A retrospective study was conducted on 89 outpatients with AD who received treatment with dupilumab between April 2020 and March 2023. Patients underwent assessments using the ADCT and other evaluation tools before treatment initiation and at 1, 2, and 3 years following treatment commencement.
Of the 89 patients, with a mean age of 28.7 years (range: 12 to 65 years), 68 (76.4%) were male. All 89 patients were followed for 1 year, 44 for 2 years, and 17 for 3 years. The mean total ADCT score decreased at year 1 (58.2% reduction, < 0.001), with this reduction continuing at years 2 and 3 (73.8% and 75.3% reduction, respectively, < 0.001). Furthermore, the distribution of patients achieving an Eczema Area and Severity Index (EASI) 90 and those with an ADCT < 7 during the dupilumab treatment period appeared almost identical. Moreover, this study established significant correlations between the ADCT score and the following parameters: EASI, body surface area, Dermatology Life Quality Index, Pruritus Numeric Rating Scale, and Patient-Oriented Eczema Measure.
Our findings indicate that the ADCT can serve as a reliable tool for assessing long-term control of AD in real-world settings.
特应性皮炎(AD)是一种慢性疾病,不仅以皮肤病变为特征,还会给患者带来沉重负担,影响心理健康和生活质量。特应性皮炎控制工具(ADCT)被推荐作为评估AD长期管理的工具。然而,在实际临床实践中,将ADCT的效用与其他现有AD评估工具进行比较的研究较少。本研究旨在调查接受度普利尤单抗治疗的AD患者中ADCT的长期变化,并检验其与其他评估工具的相关性。
对2020年4月至2023年3月期间接受度普利尤单抗治疗的89例AD门诊患者进行回顾性研究。
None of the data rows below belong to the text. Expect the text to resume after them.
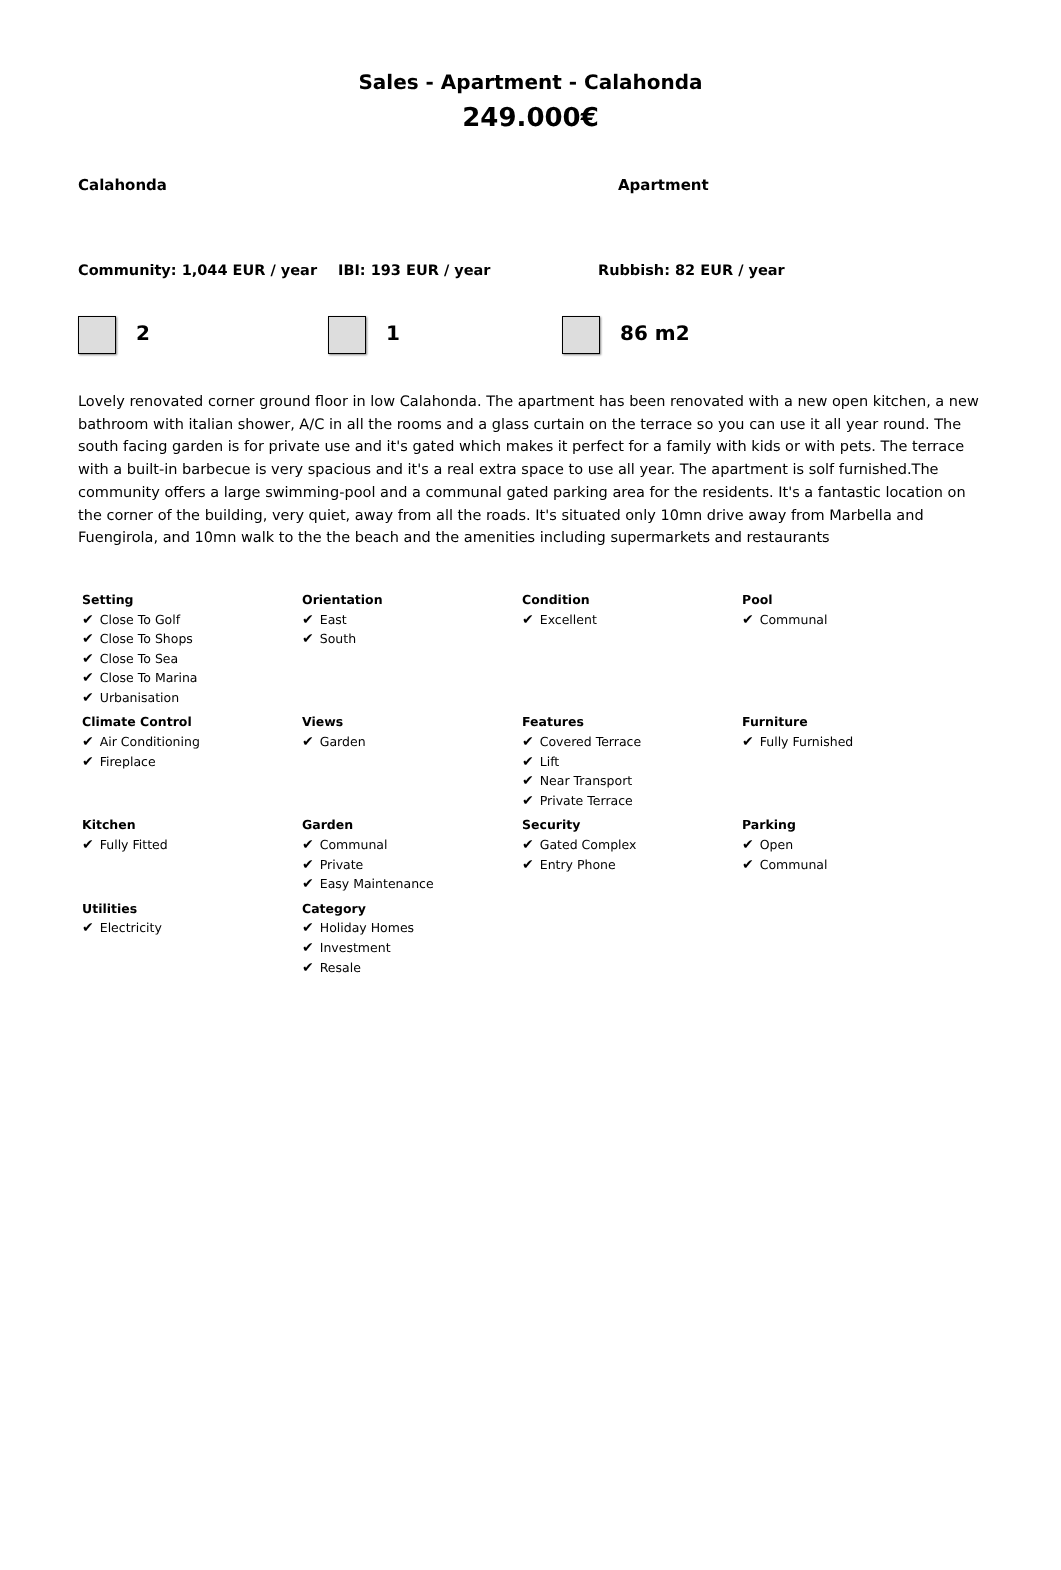Sales - Apartment - Calahonda
249.000€
Calahonda Apartment
Community: 1,044 EUR / year IBI: 193 EUR / year Rubbish: 82 EUR / year
2 1 86 m2
Lovely renovated corner ground floor in low Calahonda. The apartment has been renovated with a new open kitchen, a new bathroom with italian shower, A/C in all the rooms and a glass curtain on the terrace so you can use it all year round. The south facing garden is for private use and it's gated which makes it perfect for a family with kids or with pets. The terrace with a built-in barbecue is very spacious and it's a real extra space to use all year. The apartment is solf furnished.The community offers a large swimming-pool and a communal gated parking area for the residents. It's a fantastic location on the corner of the building, very quiet, away from all the roads. It's situated only 10mn drive away from Marbella and Fuengirola, and 10mn walk to the the beach and the amenities including supermarkets and restaurants
| Setting ✔ Close To Golf ✔ Close To Shops ✔ Close To Sea ✔ Close To Marina ✔ Urbanisation | Orientation ✔ East ✔ South | Condition ✔ Excellent | Pool ✔ Communal |
| Climate Control ✔ Air Conditioning ✔ Fireplace | Views ✔ Garden | Features ✔ Covered Terrace ✔ Lift ✔ Near Transport ✔ Private Terrace | Furniture ✔ Fully Furnished |
| Kitchen ✔ Fully Fitted | Garden ✔ Communal ✔ Private ✔ Easy Maintenance | Security ✔ Gated Complex ✔ Entry Phone | Parking ✔ Open ✔ Communal |
| Utilities ✔ Electricity | Category ✔ Holiday Homes ✔ Investment ✔ Resale | | |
患者在治疗开始前以及治疗开始后1年、2年和3年接受ADCT和其他评估工具的评估。
89例患者的平均年龄为28.7岁(范围:12至65岁),其中68例(76.4%)为男性。89例患者均随访1年,44例随访2年,17例随访3年。ADCT总评分在第1年下降(降低58.2%,<0.001),在第2年和第3年继续下降(分别降低73.8%和75.3%,<0.001)。此外,在度普利尤单抗治疗期间,达到湿疹面积和严重程度指数(EASI)90的患者分布与ADCT<7的患者分布几乎相同。此外,本研究还确定了ADCT评分与以下参数之间存在显著相关性:EASI、体表面积、皮肤病生活质量指数、瘙痒数字评定量表和患者导向性湿疹测量。
我们的研究结果表明,ADCT可作为在实际环境中评估AD长期控制情况的可靠工具。